The Resulting Aneuploidy and Chromosomal Conditions
When an abnormal gamete (\(n+1\) or \(n-1\)) is fertilized by a normal gamete (\(n\)), the resulting single-celled embryo, or zygote, is aneuploid. A fusion involving an \(n+1\) gamete results in a trisomic zygote (2n+1), meaning it carries 47 total chromosomes with three copies of a specific chromosome. Conversely, an \(n-1\) gamete results in a monosomic zygote (2n-1), carrying 45 total chromosomes with only one copy of a specific chromosome.
Monosomies, the loss of an entire autosome (non-sex chromosome), are almost universally lethal, resulting in very early miscarriage because the complete absence of genetic information is too disruptive for development. The only monosomy compatible with life is Monosomy X (45, X), which causes Turner Syndrome in females, characterized by short stature and ovarian dysgenesis. In contrast, while most autosomal trisomies also lead to miscarriage, a few are known to allow for live birth.
The most common viable autosomal trisomy is Down Syndrome, caused by an extra copy of chromosome 21 (Trisomy 21). This condition occurs in approximately 1 in 700 to 1,000 live births and is characterized by distinct facial features, intellectual disability, and often congenital heart defects. Two other less common but recognized autosomal trisomies are Edwards Syndrome (Trisomy 18) and Patau Syndrome (Trisomy 13).
Edwards Syndrome is the second most common, associated with severe developmental delays and multiple congenital malformations, resulting in a very short life expectancy. Patau Syndrome (Trisomy 13) is associated with profound physical abnormalities, including cleft lip, heart defects, and brain anomalies, with most affected infants surviving only a few days or weeks. Aneuploidies can also involve sex chromosomes, such as Klinefelter Syndrome (47, XXY), where a male has an extra X chromosome, often leading to fertility issues and taller stature.

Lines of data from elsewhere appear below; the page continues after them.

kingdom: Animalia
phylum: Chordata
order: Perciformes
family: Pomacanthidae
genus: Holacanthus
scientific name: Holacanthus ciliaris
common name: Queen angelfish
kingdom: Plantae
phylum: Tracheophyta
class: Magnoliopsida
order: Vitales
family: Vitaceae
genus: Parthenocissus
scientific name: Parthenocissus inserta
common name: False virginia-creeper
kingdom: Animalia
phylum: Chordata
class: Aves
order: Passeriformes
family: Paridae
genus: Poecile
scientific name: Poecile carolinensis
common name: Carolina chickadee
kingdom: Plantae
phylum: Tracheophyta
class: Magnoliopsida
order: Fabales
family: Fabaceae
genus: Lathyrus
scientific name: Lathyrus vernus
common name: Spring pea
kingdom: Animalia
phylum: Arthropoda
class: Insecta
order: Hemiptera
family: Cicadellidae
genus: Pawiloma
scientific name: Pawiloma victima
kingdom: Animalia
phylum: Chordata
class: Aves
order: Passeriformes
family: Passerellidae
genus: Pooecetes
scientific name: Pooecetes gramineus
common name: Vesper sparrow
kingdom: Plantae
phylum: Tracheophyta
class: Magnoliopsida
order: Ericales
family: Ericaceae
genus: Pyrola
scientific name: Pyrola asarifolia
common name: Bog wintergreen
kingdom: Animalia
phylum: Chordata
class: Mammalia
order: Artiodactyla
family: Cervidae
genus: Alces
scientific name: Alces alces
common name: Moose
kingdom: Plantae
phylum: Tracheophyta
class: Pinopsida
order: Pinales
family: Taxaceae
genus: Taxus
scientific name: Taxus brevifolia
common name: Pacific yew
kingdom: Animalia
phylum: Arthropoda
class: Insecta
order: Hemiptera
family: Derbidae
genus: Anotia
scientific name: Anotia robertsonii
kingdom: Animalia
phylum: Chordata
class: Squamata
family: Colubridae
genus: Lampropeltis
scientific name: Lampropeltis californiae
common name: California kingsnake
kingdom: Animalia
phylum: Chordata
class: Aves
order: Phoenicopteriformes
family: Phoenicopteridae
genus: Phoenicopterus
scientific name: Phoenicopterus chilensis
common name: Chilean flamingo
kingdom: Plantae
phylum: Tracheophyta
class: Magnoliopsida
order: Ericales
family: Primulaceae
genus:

Factors Increasing the Risk of Nondisjunction
The strongest factor associated with an increased frequency of nondisjunction is advanced maternal age. A woman is born with all her primary oocytes, which remain suspended in Meiosis I for decades until ovulation. The risk of nondisjunction begins to rise noticeably after age 35 and increases exponentially thereafter.
This phenomenon relates to the prolonged suspension of the meiotic process, which subjects cellular machinery and chromosome connections to potential degradation. Structures that hold homologous chromosomes together, called chiasmata, and the meiotic spindle fibers may weaken over time. This “wear and tear” makes the precise segregation of chromosomes more prone to error when meiosis finally resumes. Advanced paternal age is also a minor contributing factor.